▶ WHAT IS NEEDED
For the records below, tally the lines that include the word "Fahraufgabenkatalogen" and give only the tally.

(Beginning of AVAILABLE DATA)

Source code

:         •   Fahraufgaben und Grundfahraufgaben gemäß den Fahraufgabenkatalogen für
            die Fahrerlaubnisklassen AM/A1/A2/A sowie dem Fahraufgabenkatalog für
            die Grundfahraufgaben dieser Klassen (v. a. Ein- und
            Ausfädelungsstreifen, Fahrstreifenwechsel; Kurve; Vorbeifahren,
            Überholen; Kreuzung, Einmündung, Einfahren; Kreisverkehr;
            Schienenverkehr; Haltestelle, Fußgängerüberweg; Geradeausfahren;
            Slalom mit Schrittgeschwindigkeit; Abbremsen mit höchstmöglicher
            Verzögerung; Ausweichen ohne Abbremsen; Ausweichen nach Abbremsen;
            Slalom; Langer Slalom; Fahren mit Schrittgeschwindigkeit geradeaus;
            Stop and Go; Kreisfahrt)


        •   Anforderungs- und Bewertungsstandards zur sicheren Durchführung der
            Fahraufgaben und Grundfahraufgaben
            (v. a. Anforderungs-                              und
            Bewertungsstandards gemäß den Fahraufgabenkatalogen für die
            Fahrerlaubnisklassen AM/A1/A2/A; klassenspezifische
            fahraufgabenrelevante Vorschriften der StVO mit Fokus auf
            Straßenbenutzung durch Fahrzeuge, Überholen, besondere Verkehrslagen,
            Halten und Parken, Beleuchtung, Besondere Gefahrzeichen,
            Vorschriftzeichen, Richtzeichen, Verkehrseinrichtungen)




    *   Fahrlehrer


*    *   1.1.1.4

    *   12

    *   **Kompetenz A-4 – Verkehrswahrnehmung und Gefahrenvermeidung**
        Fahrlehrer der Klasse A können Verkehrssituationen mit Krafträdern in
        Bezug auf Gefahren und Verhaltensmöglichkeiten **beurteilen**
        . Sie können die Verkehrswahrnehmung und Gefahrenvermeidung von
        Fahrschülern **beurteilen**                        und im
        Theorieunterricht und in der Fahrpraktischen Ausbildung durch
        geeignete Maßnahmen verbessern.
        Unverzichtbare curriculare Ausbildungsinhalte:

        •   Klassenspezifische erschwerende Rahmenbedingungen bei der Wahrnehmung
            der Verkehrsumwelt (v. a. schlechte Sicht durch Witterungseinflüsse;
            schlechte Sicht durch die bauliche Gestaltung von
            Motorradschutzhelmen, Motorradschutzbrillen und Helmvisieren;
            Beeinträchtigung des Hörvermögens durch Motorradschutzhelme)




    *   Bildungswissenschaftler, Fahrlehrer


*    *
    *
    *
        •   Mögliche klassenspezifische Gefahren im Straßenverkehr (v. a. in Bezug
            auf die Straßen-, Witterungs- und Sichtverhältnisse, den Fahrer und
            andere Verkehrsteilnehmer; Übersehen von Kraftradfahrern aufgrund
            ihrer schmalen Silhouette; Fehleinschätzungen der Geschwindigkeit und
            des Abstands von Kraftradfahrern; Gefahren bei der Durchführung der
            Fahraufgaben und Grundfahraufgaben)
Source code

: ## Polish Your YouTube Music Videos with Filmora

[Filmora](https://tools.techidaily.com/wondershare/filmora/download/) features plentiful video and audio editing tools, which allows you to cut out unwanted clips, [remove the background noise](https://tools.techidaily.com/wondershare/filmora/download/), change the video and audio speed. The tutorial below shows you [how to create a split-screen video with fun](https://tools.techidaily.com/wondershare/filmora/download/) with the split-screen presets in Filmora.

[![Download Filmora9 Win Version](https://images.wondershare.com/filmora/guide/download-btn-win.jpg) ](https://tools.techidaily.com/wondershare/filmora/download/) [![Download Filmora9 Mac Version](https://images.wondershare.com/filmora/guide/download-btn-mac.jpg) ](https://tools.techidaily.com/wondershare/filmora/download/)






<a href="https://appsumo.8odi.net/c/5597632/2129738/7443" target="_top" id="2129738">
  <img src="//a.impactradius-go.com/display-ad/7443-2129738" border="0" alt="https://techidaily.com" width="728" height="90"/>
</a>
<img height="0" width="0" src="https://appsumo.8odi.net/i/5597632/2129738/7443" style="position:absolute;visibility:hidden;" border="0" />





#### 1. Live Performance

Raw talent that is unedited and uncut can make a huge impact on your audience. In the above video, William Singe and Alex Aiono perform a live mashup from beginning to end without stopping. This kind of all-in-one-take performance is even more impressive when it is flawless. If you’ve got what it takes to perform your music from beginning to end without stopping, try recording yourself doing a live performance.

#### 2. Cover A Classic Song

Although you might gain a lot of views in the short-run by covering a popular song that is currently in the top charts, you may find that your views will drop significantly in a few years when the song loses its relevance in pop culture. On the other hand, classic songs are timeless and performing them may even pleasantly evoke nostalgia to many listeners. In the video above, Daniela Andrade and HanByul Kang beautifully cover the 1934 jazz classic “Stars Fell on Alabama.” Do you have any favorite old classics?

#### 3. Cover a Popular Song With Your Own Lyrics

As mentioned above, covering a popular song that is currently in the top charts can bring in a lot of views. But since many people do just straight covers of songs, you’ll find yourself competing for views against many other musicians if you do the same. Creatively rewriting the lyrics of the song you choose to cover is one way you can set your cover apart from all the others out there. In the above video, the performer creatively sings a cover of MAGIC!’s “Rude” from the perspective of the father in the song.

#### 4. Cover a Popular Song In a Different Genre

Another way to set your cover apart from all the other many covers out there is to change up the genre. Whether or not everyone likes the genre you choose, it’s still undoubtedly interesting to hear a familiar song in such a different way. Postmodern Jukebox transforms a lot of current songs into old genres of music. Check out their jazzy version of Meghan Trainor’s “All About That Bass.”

(End of AVAILABLE DATA)

▶ OUTPUT FOR THIS TASK
2